It was interesting to see a recent article proclaiming something along these lines: the age of generic, one-size fits all learning is finished! It seemed like the article was simultaneously a tearful salute to the baroque glories of a golden age of elearning courses like Model T Ford cars and a trumpet blast to welcome its replacement: personalised learning, the wondrous future!
But this “era of one-size fits all learning” never existed. As I have mentioned in a previous post, the practice and experience of learning has always been highly personalised. The Socratic method is personalised and that is 2,400 years old. It is just that now our learning technology is catching up. But it’s good to see growing recognition of what we’ve been working on and talking about throughout the year: personalisation is absolutely indispensable.
But what I want to take issue with in this post is a different side to the personalisation debate. This is the idea of implementing a new platform to achieve a personalised approach which does everything, manages everything – formal and informal learning – and also replaces everything. The ‘complete’ solution which is increasingly promoted by vendors in our industry.
There is a pleasing ring to the idea of capturing the “total” of learning with a brand new totalitarian platform to do it.
The only problem is that this ideology is total nonsense. Informal learning cannot be channelled or controlled and it takes place continually in all settings: via email, web browsers, instant messaging tools and, dare I say it, through actual spoken conversations which are not automatically recorded in some system (if they were, they wouldn’t take place in the same way).
The idea that a single system can somehow encompass the infinite array of human experience which constitutes organisational knowledge and learning is, at best, rather arrogant and at worst, a wasteful distraction.
The idea also flies in the face of how and why we actually use technology. A website or an app remains remarkably similar to a hammer or a car. We use technology as a tool to achieve a specific purpose. Even when that purpose is as multifarious as ‘being connected with friends and family’, Facebook’s proposition, it is still quite specific. Most technologies are even more specific: apps for taxis or websites for renting a room. This specificity of purpose goes hand in hand with personalisation – which works best when the goal is clearly defined – and platforms within organisations should be similarly focussed on a goal, an outcome.
“Engagement” is not a goal, it’s a metric to measure and a means to achieve specific objectives. A system designed to simply achieve “engagement” is basically designed to achieve nothing at all.
So I think that the notion of implementing a complete learning system, motivated by a vision of “engagement” is a 21st century version of the blighted attitude which has afflicted HR-tech for decades.
Of course, this set-up is as profitable for vendors as it is harmful for organisations. If only our customers truly engaged with our product, the sales people cry, truly maximised the potential of our stack, then all their problems would be solved!
But organisations do not have a vested interest in implementing or ‘maximising’ anything that doesn’t suit their operational set-up. And employees? They will continue using the best tool for the job. So when it comes to informal learning, it won’t be the fantabulous new complete learning system which gets used, but existing channels: emails, social networks, water-coolers.
Learning technology providers have a genuine role to play here, I think, but it is very different to all the marketing spin about complete, end-to-end, turnkey, 360 degree (pick your cliché!) solutions.

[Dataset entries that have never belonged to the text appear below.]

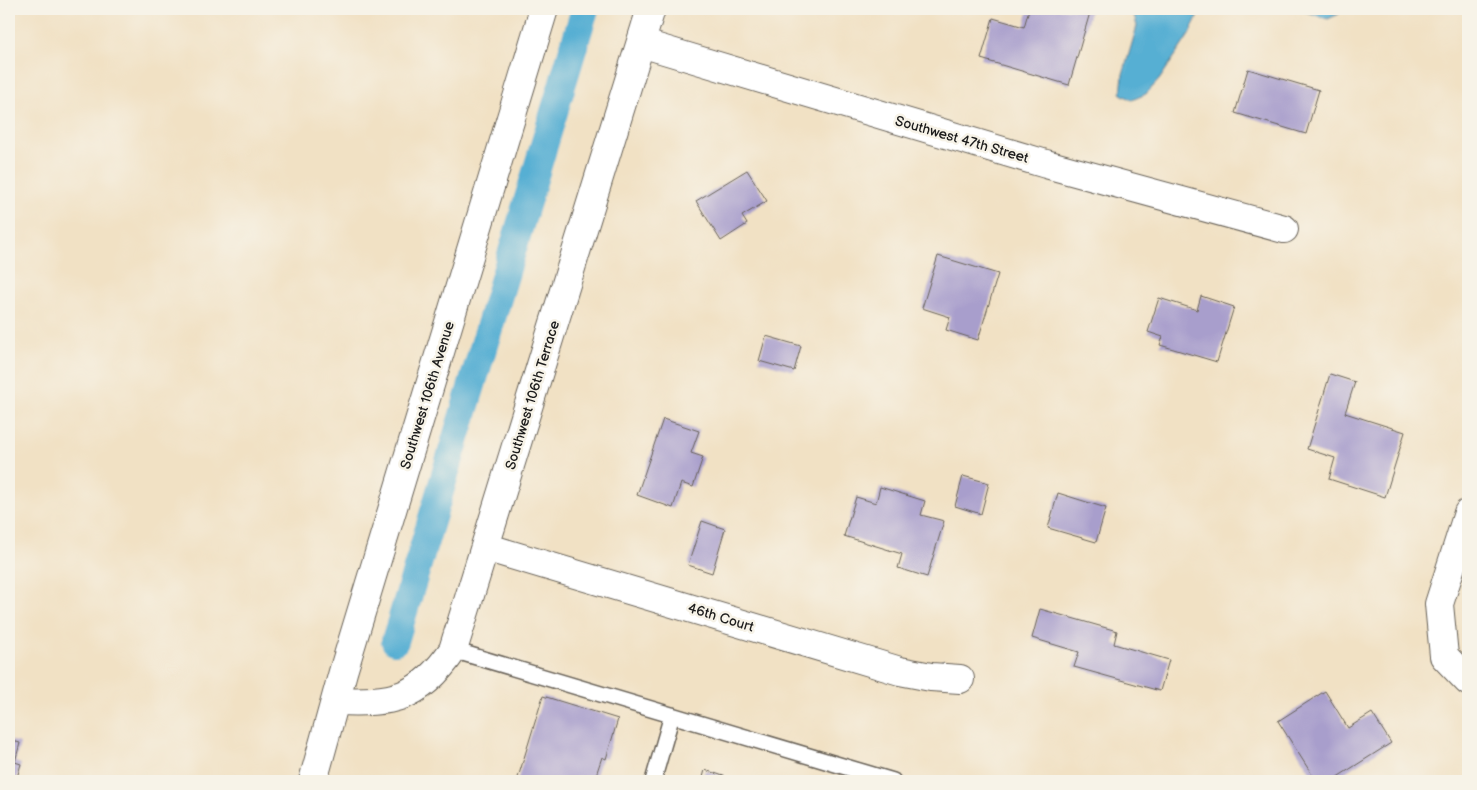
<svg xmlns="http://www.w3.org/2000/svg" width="1477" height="790" font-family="'Balsamiq Sans',sans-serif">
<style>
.water{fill:#56afd3;stroke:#396678}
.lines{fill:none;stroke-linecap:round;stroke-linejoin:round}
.canal{stroke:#56afd3;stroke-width:28}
.building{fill:#a89ecc}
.service-casing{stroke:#676157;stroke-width:18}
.minor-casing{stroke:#676157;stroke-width:30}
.service{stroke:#fff;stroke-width:15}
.minor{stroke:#fff;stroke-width:28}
.labels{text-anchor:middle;stroke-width:5;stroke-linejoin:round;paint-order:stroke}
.street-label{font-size:14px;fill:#1c1c1c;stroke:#f7f3e8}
</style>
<rect width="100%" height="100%" fill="#f7f3e8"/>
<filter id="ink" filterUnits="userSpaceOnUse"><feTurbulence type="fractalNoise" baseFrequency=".02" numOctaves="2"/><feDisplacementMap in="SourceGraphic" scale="10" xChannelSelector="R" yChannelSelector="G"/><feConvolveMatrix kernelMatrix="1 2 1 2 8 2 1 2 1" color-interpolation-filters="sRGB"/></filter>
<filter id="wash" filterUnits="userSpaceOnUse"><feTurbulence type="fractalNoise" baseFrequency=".0096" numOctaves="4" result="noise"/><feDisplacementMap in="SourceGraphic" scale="20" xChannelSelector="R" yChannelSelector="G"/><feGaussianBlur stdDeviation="1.12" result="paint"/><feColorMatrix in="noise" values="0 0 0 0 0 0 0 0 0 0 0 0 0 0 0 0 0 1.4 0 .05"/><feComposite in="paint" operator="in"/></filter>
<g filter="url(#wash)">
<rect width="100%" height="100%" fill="#f1e1c4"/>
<!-- water -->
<path class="water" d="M1132,9H1201L1189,35L1159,80L1146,94L1132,100L1121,94L1123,74L1137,26Z
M1297,9H1341L1339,14L1328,19Z"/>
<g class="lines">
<!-- canal -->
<path class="canal" d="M395,641L585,9"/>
</g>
<g id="blocks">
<!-- building -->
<path class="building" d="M1029,9H1091L1069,85L981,59L993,18L1024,27Z
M1248,69L1319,90L1306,134L1235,113Z
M747,170L767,201L742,216L747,224L721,241L696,201Z
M938,256L998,274L978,340L946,330L950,317L922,308Z
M1201,296L1234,307L1217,362L1160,345L1163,337L1148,332L1159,298L1197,310Z
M766,336L801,346L794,371L759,361Z
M1330,374L1355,382L1345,413L1405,432L1385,497L1329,479L1335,458L1307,449Z
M663,419L699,431L691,453L703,457L693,487L681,483L673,508L637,495Z
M963,476L989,483L981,514L955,506Z
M880,487L925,501L921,515L944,521L927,577L898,568L902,554L844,536L856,497L876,503Z
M1058,493L1106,508L1096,542L1048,528Z
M702,521L725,529L712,573L688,565Z
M1040,609L1117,631L1114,644L1169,660L1160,691L1074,667L1079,652L1032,638Z
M1325,691L1348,728L1372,713L1391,743L1331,781H1316L1278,721Z
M543,696L618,719L606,759L602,757L594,781H517Z
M9,740L20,743L15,762L21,764L16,781H9Z
M705,770L739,781H702Z"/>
</g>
</g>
<g filter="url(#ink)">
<use href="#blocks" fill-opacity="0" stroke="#676157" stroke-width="1"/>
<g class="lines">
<!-- service casing -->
<g class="service-casing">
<path id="service" d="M453,650L893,781
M653,781L672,715"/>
</g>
<!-- minor casing -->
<g class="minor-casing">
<path id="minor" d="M641,43L1046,164L1284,229
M1468,513L1439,604L1444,656L1468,681
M485,547L900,671L931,677L960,679
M336,701C392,703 419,700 453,650L651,9
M313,781L343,672L544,9"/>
</g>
<!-- service -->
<use href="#service" class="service"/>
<!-- minor -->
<use href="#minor" class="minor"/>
</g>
</g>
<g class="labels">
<!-- street labels -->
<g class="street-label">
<text transform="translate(962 139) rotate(16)" y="5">Southwest 47th Street</text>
<text transform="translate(427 395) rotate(-73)" y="5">Southwest 106th Avenue</text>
<text transform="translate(532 395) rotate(-73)" y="5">Southwest 106th Terrace</text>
<text transform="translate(721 617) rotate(17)" y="5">46th Court</text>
</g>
</g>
<!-- margin -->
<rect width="1477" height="790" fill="none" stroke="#f7f3e8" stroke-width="30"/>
</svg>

We are aiming to introduce content and platform solutions that boost performance, either close to or at the point of the need. Increasingly what we see as “elearning” will migrate away from legacy learning management systems (and new “complete” systems designed around the same delusion of “one best place” for learning to happen). Our interventions will take place on enterprise social networks, at virtual and physical meet-ups, on specialised mobile apps and yes, sometimes, on an LMS.
What will tie this together is not a single platform to replace everything – an absurd proposition – but integrated reporting solutions using common standards similar to the xAPI principle.

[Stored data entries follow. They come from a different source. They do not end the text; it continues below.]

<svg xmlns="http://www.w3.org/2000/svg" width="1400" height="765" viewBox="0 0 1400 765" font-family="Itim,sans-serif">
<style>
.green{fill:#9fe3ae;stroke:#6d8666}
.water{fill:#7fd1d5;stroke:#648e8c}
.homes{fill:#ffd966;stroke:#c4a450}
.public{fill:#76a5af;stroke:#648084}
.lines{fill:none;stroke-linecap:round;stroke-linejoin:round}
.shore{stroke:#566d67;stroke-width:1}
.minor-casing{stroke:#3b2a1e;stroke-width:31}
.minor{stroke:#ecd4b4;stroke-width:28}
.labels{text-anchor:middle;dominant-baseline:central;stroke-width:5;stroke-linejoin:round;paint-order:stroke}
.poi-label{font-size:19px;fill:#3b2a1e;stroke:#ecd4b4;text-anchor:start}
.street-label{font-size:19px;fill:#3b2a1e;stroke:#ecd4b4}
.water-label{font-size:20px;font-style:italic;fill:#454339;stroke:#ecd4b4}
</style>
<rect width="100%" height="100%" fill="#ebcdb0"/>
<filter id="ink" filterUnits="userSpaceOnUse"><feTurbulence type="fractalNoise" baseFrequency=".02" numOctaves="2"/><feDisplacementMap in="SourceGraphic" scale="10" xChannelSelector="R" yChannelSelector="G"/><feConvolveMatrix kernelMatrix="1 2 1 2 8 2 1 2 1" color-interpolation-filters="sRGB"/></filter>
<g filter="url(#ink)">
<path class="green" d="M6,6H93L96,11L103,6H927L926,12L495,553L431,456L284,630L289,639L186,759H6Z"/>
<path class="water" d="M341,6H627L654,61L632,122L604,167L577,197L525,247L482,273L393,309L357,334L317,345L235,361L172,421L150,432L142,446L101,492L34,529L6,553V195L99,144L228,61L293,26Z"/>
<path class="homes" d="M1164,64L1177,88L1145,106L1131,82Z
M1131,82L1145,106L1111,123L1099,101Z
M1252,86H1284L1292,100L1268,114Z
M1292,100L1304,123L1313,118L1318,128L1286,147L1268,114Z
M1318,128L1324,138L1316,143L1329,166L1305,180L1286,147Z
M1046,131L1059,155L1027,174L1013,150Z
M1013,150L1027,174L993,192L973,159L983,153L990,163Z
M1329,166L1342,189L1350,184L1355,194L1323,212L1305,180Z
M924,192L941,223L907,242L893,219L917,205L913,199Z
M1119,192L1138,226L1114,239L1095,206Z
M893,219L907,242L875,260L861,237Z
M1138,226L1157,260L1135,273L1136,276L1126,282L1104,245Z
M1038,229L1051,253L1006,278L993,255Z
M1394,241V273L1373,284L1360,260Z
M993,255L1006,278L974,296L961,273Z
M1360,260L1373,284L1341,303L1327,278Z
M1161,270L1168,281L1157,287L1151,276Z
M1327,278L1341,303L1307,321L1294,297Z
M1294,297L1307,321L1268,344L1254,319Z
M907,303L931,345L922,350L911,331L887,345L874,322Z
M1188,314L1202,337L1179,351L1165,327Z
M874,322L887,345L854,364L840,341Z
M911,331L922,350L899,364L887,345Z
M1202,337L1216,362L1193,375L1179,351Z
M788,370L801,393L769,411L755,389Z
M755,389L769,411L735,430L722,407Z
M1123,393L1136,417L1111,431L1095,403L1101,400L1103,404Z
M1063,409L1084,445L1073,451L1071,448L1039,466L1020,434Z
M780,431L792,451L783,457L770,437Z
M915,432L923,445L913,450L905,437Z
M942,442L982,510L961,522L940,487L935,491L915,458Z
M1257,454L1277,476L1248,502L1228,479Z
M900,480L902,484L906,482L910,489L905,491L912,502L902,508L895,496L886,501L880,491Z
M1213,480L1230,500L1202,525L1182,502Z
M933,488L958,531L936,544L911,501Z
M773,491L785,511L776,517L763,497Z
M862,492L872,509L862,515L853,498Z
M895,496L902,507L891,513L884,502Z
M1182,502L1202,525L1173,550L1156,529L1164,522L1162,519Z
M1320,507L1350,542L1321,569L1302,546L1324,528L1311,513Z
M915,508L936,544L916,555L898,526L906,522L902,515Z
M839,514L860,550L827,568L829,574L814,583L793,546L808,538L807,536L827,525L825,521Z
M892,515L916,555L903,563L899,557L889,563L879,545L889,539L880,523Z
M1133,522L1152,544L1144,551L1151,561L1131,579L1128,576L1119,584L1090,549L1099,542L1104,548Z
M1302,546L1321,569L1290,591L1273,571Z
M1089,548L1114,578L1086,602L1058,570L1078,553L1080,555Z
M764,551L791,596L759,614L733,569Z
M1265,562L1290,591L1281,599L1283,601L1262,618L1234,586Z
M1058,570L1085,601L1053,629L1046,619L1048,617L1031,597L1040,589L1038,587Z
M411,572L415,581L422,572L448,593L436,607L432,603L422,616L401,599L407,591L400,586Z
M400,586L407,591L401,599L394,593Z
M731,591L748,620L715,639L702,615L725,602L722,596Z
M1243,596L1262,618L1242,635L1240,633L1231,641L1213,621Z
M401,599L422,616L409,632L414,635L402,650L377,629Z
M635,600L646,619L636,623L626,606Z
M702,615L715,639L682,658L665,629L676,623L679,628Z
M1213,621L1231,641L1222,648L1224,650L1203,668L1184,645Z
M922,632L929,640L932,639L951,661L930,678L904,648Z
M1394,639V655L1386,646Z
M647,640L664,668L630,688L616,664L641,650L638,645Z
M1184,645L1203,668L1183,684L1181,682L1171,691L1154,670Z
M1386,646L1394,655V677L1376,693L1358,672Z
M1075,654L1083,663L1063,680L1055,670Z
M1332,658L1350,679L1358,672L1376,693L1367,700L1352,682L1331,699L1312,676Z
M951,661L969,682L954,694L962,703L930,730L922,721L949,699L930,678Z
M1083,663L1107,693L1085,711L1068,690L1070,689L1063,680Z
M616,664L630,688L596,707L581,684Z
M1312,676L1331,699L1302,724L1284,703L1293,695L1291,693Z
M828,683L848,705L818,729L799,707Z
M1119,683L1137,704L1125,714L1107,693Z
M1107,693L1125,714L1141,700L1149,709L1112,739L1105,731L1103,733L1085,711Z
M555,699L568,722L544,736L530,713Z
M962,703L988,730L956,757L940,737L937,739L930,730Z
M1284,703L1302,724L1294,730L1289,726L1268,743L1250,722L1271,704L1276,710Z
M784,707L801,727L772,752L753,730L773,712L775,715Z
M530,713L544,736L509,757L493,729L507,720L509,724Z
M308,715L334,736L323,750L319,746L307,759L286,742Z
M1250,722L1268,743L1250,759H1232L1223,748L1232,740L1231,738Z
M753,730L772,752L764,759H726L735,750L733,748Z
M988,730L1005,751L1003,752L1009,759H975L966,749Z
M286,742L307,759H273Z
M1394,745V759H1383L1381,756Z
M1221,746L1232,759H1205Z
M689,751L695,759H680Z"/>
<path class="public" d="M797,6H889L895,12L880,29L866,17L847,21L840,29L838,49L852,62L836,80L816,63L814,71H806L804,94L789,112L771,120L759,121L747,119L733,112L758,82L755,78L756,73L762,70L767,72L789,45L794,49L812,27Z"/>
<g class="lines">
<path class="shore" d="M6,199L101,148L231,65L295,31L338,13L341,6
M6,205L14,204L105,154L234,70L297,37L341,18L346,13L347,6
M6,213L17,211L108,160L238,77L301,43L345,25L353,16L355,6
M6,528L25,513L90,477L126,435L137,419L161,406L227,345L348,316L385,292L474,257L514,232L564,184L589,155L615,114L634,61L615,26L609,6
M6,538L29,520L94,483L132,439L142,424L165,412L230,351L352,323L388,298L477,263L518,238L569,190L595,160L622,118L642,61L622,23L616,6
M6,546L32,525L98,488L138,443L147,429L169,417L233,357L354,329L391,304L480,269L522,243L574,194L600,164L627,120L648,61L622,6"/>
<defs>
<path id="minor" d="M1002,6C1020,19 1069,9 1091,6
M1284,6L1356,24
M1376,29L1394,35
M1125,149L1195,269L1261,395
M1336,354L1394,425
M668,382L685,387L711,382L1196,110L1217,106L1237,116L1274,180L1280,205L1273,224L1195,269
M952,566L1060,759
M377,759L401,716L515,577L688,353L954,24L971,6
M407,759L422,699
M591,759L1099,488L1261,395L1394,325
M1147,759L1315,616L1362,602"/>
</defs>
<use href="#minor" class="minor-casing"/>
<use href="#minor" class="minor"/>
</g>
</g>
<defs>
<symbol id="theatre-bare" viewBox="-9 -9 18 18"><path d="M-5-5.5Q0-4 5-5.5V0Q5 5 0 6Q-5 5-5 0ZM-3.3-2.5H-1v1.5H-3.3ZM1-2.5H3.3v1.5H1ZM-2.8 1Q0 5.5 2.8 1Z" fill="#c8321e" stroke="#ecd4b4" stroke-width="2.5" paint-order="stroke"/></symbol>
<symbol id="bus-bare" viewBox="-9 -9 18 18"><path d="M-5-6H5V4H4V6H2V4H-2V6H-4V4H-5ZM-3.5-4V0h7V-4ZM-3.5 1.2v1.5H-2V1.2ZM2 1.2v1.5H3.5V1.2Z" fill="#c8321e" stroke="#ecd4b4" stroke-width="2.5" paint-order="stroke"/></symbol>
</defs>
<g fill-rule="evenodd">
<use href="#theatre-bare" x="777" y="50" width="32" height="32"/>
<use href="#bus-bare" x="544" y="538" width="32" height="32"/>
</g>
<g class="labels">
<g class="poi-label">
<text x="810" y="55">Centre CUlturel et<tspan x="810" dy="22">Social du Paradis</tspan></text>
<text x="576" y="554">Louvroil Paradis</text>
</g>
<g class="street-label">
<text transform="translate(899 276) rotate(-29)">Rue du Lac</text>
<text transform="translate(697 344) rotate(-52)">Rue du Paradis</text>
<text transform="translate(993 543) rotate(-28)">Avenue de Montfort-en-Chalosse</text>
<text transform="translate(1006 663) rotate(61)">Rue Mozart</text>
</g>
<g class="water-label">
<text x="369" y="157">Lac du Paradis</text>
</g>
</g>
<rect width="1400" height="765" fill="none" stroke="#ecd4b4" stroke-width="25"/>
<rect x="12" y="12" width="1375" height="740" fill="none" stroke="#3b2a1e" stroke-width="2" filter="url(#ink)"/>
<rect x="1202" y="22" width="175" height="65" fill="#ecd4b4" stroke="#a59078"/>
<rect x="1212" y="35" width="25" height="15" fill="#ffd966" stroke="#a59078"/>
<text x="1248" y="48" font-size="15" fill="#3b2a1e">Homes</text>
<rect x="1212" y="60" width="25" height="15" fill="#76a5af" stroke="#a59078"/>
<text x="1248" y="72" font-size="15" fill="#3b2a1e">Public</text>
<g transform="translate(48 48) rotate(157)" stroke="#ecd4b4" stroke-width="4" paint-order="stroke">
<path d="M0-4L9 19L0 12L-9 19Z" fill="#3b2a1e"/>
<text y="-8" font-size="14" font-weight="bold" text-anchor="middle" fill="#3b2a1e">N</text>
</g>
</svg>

As for tracking specific acts of informal teaching and learning, I think the idea of recording that kind of discussion amongst people in its entirety is totally unworkable and even counterproductive. People don’t like being snooped on, which is another reason why really crucial acts of informal learning will never go through the systems that supposedly facilitate it.
But what we can track is levels of engagement and competence within organisations, and use this to target and personalise face to face interventions which focus on application and performance. This is the concept of ‘flipped blended learning’ which my colleague Ruth has written about: performance surgery instead of a communications sledgehammer.
Of course, I am not saying that organisations should not purchase new platforms for learning or upgrade existing ones. Legacy systems urgently need to be replaced.
But I am saying that the platform is not a solution in itself, it’s a tool. If you charge into a big LMS project with a heart full of hopes and dreams but only a fuzzy idea of “engagement” and “better reporting” as a goal, don’t expect it to go very well or deliver a return on investment.
A bridge between two existing systems and a decent reporting dashboard may be cheaper, quicker and much more effective.